Social distancing can’t last forever
I have to say I don’t share Lyn’s concern about people ‘barging past’ each other on escalators at less than a metre away (MetroTalk, Mon).
Just how infectious do people think Covid is? If being close to someone for less than two seconds was all it took, everyone would have caught it by now. I agree that sitting close to people on the train might be riskier but how much longer can we keep away from each other?
Last week, for the first time in over a year, someone sat next to me on the train. There was nowhere else for him to go and he did ask first. Sooner or later, we’re all going to have to get used to busy trains and buses.
Peter, Leeds
■ Well done, Lyn, for your rant about Covidiots on the train. No doubt these people witter on about not having had any fresh air for a year when in fact they’ve always been able to go out!
Michael, Kingston upon Thames
■ I have just seen a cyclist in Central station without a mask. Surely if you can get enough puff to ride a bike, you should be wearing a face covering.
Donna, Glasgow
■ The first weekend out of lockdown and we get Tube engineering works between Epping and Bethnal Green, with a series of replacement bus services. What is usually a threeminute journey between Theydon Bois and Debden required two bus journeys for one stop and took up to an hour.
Dave, Epping
■ Regarding the proposed breakaway football super league (Metro, Mon), all 12 teams who have signed up should immediately be kicked out of their countries’ footballing associations.
These clubs should lose their playing licence and should pay back all TV revenues as some of the teams’ deals run until the end of season 2021/22.
Scott, Edinburgh
■ I have been a Chelsea supporter since the 1970s.
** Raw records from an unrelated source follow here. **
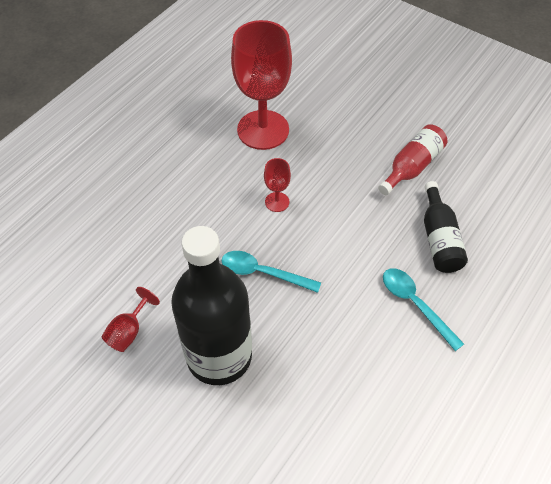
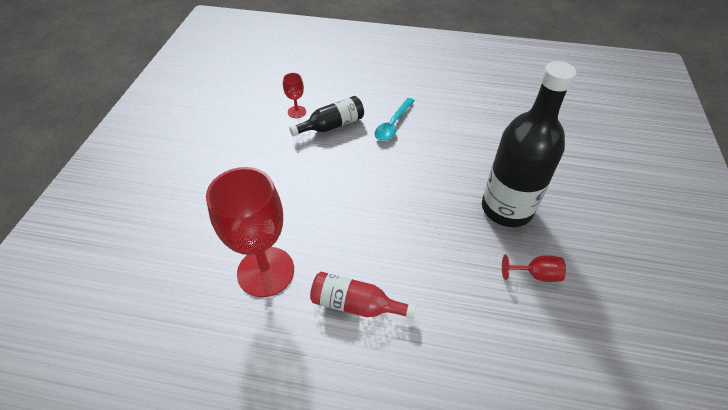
camera: 115 degrees left, 5 degrees down
(263, 273) = (423, 210): turquoise spoon -> none
(277, 202) = (349, 227): red goblet -> red goblet (297, 112)
(412, 167) = (268, 155): red bottle -> red bottle (356, 304)

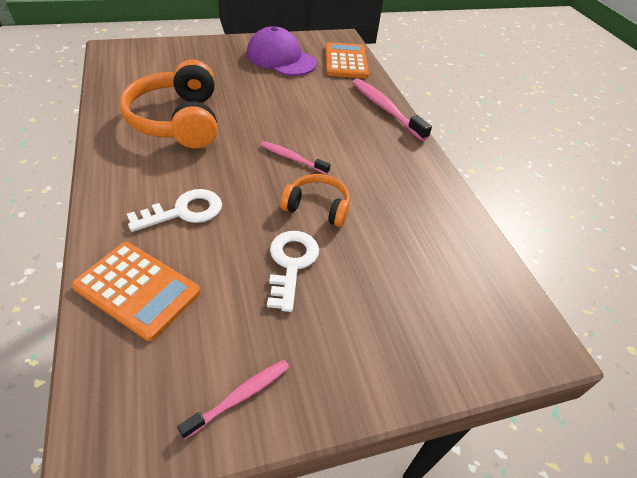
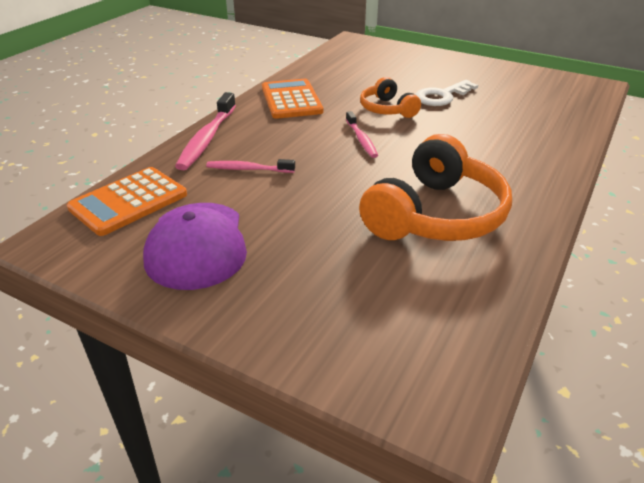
camera: 130 degrees left, 10 degrees down
(137, 289) = (554, 120): orange calculator -> orange calculator (291, 100)
(184, 211) = (493, 142): white key -> none
(240, 396) = (519, 75): pink toothbrush -> pink toothbrush (248, 169)

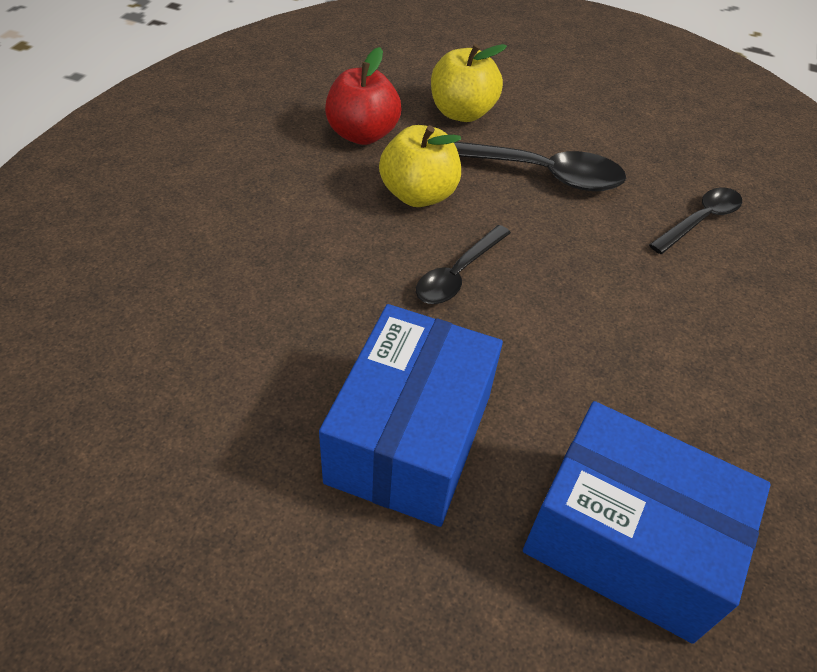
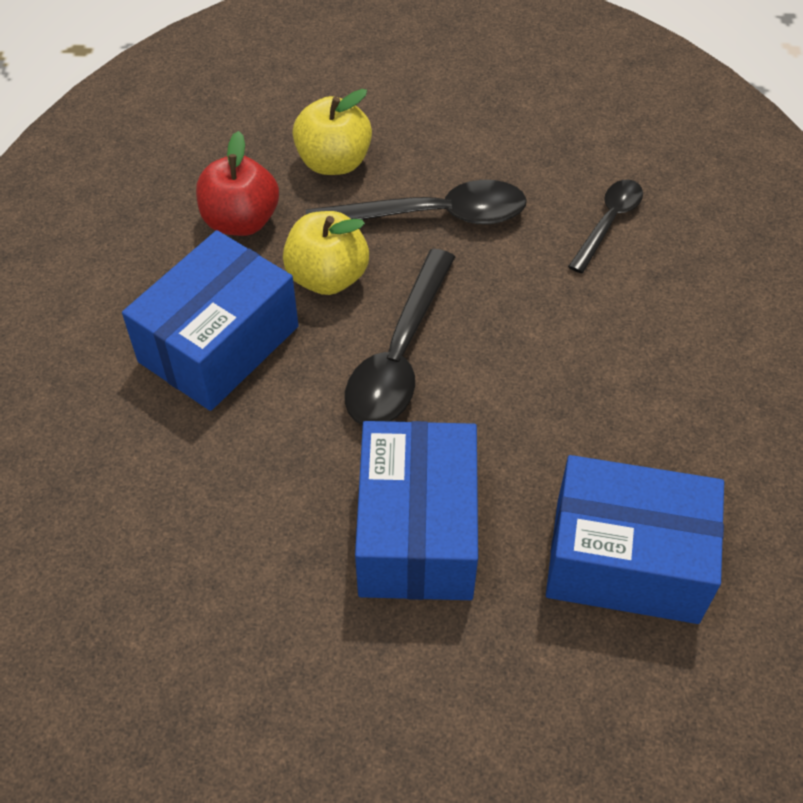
camera: 15 degrees left, 5 degrees up
(297, 220) = (219, 344): none -> blue box
(458, 274) = (399, 354): black spoon -> black spoon, size x1.65

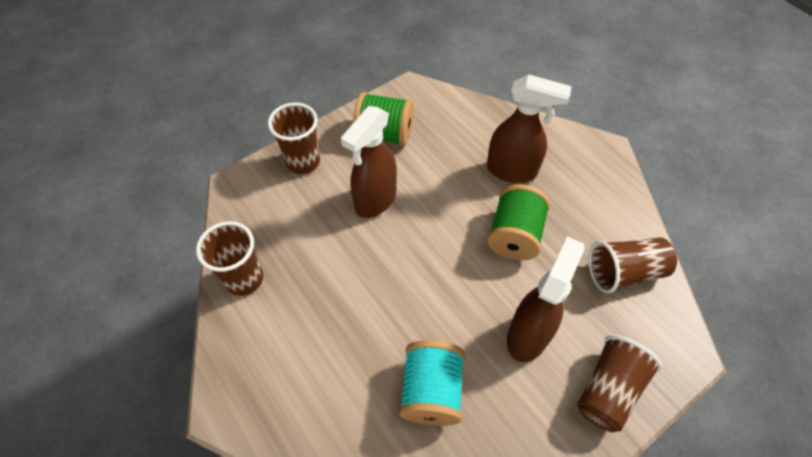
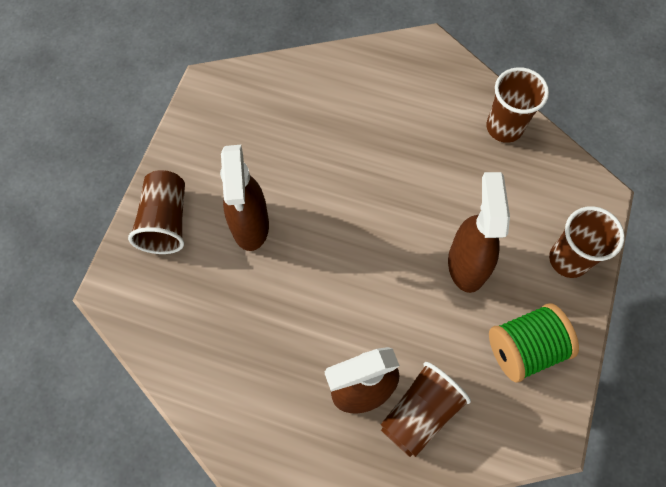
camera: 145 degrees right, 10 degrees up
(431, 391) = (298, 140): turquoise spool -> none
(514, 235) = (314, 312): green spool -> none
(624, 272) = (193, 339): brown cup -> brown cup (420, 413)

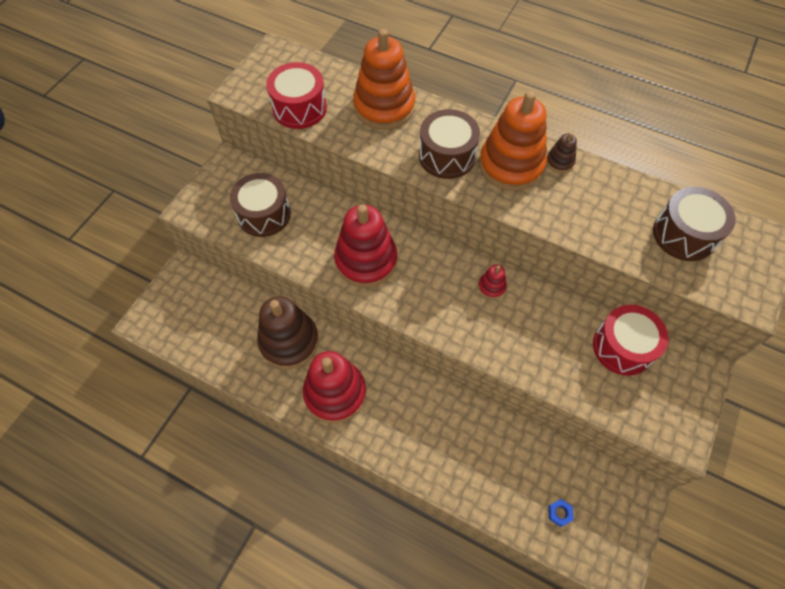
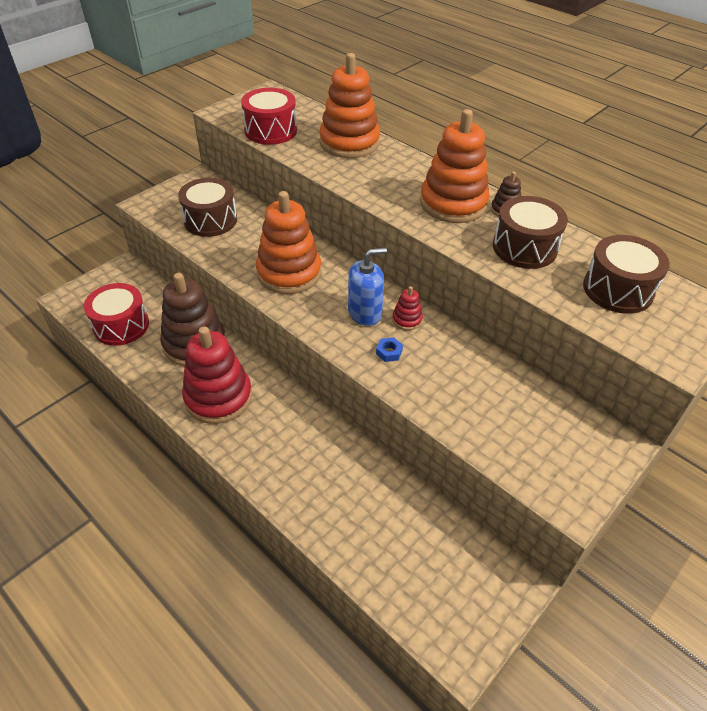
camera: 15 degrees right, 15 degrees down
(366, 260) = (289, 273): red stacking toy -> orange stacking toy
(447, 156) = (392, 186): brown drum -> brown drum (524, 247)
(452, 289) = (365, 313): none -> blue soap dispenser
(559, 513) = (414, 573): blue nut -> blue nut (389, 352)
(622, 347) = (530, 402): red drum -> red drum (121, 326)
Can anyone please tell me what the attraction is for me and other football fans of the regular ‘top six’ teams in watching our team play in a ‘no losers league’, which also bars them from participating in genuinely competitive club competitions?
Chris HG, Maidstone
■ I am heartened to see that Boris Johnson has decided to take a stand against the super league, a group intent on breaking away from the main footballing body and operating outside it, to its own set of rules.
As he says, a small number of sides considering themselves elite and going it alone would be damaging for everybody in the long run, sacrificing the evident good of the whole for the short-term benefit of but a few.
If only there were some analogy that could be drawn upon to highlight what a damaging decision this could be.